Problem >>
Note each line of the entries that includes "MTOW". Then copy those lines.

Saved data entries:
++++++++

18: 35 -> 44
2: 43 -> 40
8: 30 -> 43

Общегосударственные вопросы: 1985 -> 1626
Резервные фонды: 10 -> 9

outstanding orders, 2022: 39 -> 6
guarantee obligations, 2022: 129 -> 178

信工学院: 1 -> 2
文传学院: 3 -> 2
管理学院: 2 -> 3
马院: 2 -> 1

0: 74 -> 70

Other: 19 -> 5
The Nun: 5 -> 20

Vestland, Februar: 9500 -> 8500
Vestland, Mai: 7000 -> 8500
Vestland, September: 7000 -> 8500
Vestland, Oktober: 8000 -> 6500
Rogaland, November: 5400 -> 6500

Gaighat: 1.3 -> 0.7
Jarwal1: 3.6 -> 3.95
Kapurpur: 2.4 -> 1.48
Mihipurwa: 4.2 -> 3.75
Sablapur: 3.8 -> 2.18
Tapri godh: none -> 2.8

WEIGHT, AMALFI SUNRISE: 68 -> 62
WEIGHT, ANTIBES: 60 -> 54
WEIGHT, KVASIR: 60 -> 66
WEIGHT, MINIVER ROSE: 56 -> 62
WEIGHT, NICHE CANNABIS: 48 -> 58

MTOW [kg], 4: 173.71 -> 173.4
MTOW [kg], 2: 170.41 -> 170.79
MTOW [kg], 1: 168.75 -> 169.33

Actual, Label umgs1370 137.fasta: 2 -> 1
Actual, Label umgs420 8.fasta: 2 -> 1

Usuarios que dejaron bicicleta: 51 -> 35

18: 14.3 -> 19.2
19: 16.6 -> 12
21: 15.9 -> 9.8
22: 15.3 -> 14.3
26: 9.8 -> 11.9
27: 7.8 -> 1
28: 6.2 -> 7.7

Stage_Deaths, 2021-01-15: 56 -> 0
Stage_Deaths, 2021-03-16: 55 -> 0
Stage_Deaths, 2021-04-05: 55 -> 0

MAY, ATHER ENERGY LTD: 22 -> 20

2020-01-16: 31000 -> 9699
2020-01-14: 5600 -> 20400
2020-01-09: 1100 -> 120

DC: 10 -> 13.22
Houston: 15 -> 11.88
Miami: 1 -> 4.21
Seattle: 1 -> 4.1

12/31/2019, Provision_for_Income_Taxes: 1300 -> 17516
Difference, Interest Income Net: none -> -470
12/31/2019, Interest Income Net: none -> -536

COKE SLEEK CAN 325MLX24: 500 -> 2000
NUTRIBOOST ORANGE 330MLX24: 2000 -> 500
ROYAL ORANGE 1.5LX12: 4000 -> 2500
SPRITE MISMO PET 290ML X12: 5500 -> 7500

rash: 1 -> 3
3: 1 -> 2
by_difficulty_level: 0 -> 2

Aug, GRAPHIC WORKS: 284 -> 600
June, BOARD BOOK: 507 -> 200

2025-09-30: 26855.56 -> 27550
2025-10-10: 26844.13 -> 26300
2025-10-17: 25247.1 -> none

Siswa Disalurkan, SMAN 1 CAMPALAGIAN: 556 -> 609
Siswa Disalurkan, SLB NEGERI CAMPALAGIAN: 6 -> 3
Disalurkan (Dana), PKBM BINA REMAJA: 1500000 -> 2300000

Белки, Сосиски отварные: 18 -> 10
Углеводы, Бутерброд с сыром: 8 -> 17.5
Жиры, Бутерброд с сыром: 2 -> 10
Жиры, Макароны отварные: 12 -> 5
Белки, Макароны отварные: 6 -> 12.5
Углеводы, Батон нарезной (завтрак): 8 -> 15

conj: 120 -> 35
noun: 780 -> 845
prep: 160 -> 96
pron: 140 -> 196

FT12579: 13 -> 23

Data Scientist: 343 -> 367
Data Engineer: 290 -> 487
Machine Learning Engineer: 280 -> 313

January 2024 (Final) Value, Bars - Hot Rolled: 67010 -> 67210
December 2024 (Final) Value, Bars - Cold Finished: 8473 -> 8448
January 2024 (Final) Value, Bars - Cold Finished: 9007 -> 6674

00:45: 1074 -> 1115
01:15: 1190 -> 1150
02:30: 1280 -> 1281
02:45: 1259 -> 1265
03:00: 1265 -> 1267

++++++++

Answer below >>
MTOW [kg], 4: 173.71 -> 173.4
MTOW [kg], 2: 170.41 -> 170.79
MTOW [kg], 1: 168.75 -> 169.33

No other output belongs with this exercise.